## Extrait du texte
•••••
Don Giussani ou comment communiquer au monde la rencontre avec le Christ (mise à jour 25/5) (25/05/2013)

L'expérience de don Giussani
Communiquer au monde la rencontre avec le Christ

(Zenit.org) - Voici l’intervention de Roberto Fontolan, directeur du Centre international de Communion et Libération, au Congrès international sur la mission des mouvements ecclésiaux et des nouvelles communautés dans la formation et la diffusion de la foi, organisé le 16 mai 2013 à l’université pontificale Regina Apostolorum, à Rome. 

1. La communication comme reflet de l’expérience.

« Si vous ne proposez pas […] ce qui vous rend libre, cela veut dire tout d’abord que vous n’y tenez pas tant que ça »1. C’est en ces termes que Don Giussani, en 1975, s’était adressé à ses jeunes en les défiant sur un point extrêmement provocateur : jusqu’à quel point ce que vous avez rencontré est-il important pour vous ? Si cela compte vraiment pour vous, vous devez le dire à tout le monde. Comme le rappelait Benoît XVI, « affirmer « je crois en Dieu » nous pousse […] à partir, à sortir continuellement de nous-mêmes, comme Abraham, pour apporter dans la réalité de notre vie quotidienne la certitude qui nous est donnée par la foi: soit la certitude de la présence de Dieu dans l’histoire, […]»2.

Chacun de nous, après avoir vécu un fait, une expérience de vie, a la capacité mais surtout le devoir de le dire. La communication n’est pas une affaire de spécialistes – d’un côté ceux qui, dans la société, ont le devoir de communiquer, et de l’autre ceux qui ne l’ont pas – car chacun de nous est destiné à la communication. Nous sommes faits pour communiquer, tout comme nous sommes faits pour être aimés et pour aimer. Nul ne peut se permettre d’éviter ce point de conscience : se dire à l’autre est dans notre nature.

Quel est le problème? Que très souvent, nous les chrétiens, nous nous fixons sur la première phrase de don Giussani – proposer ce qui nous rend libres – pour montrer que la seconde est vraie – que nous y tenons. C’est pourquoi tant de fois le problème de communiquer notre expérience se réduit à  une soif de faire connaître, à trouver la bonne stratégie, à savoir utiliser les nouvelles technologies, à « être dans le coup » avec les nouveaux langages. Sans rien enlever à l’importance  de tous ces détails, c’est franchement tout une autre question franchement.
•••••
## Données fournies

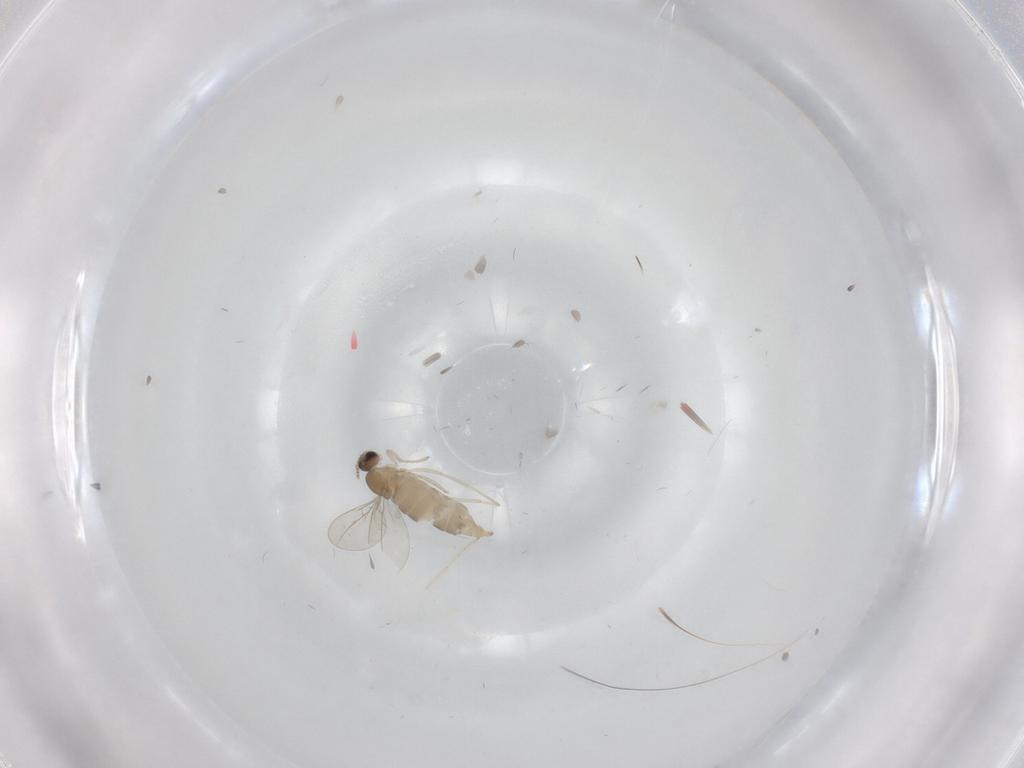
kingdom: Animalia
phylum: Arthropoda
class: Insecta
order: Diptera
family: Cecidomyiidae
•••••
## Consignes
**1)** Dans le texte sur don Giussani, qui a prononcé l'intervention au congrès du 16 mai 2013 ?
**2)** Reprenez le texte sur don Giussani et poursuivez-le à partir de sa dernière phrase.

## Réponses
**1)** Roberto Fontolan, directeur du Centre international de Communion et Libération.

**2)**
Comment nait une « communication efficace » ?

Il est intéressant que l’exemple de cela nous arrive précisément d’un texte écrit sans stratégie particulière, où la seule préoccupation est « d’annoncer » ce que l’on a vu de nos propres yeux et ce que l’on a touché de nos propres doigts.

Dans un très beau commentaire sur l’épisode de la trahison de Pierre, le grand expert et philologue de la littérature occidentale, Eric Auerbach, saisit parfaitement le cœur de la question.

Il dit, en parlant de ce récit : « Il s’agit, en regardant les choses de l’extérieur, d’une opération de police et de ses conséquences, laquelle se déroule en tout et pour tout au milieu de simples gens du peuple. En voyant cela, les anciens auraient pensé qu’il s’agit tout au plus d’une farce ou d’une comédie. Mais pourquoi n’en fut-il pas ainsi ? Pourquoi suscite-t-il une participation plus sérieuse et émue ?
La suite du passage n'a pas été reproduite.